## TASK INPUTS
^^^^^^^^^^^^^^^^
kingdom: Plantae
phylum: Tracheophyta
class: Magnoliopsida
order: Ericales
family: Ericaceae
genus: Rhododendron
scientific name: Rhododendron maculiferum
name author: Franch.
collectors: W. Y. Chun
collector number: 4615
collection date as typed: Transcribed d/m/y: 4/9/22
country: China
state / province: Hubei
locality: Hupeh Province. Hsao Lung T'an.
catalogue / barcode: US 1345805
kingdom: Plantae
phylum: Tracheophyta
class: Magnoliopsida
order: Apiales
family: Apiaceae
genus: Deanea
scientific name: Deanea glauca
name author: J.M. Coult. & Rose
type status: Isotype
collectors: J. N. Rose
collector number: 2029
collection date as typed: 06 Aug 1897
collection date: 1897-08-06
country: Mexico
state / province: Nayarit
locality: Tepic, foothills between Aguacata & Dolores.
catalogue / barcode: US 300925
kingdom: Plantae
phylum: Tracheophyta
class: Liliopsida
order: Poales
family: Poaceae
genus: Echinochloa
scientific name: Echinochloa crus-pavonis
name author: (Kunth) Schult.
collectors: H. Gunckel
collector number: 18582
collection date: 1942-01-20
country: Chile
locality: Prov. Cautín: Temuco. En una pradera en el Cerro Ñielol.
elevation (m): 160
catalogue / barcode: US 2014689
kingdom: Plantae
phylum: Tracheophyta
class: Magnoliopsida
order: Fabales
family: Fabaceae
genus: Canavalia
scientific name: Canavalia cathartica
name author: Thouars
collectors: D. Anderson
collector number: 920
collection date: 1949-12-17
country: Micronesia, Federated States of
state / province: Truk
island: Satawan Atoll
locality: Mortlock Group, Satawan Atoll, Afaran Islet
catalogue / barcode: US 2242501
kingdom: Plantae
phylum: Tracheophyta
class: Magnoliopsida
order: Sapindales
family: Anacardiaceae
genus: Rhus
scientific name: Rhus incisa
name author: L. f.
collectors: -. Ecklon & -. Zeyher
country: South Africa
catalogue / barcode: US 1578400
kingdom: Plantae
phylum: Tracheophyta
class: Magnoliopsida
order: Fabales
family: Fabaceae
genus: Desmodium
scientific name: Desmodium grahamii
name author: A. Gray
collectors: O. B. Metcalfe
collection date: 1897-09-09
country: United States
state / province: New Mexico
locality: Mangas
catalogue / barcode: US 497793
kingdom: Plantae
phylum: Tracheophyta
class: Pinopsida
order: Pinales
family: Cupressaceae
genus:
^^^^^^^^^^^^^^^^
## CHALLENGE
Which lines of the material contain the string "collectors"? List every one of them in full.

## ANSWER IN FULL
collectors: W. Y. Chun
collectors: J. N. Rose
collectors: H. Gunckel
collectors: D. Anderson
collectors: -. Ecklon & -. Zeyher
collectors: O. B. Metcalfe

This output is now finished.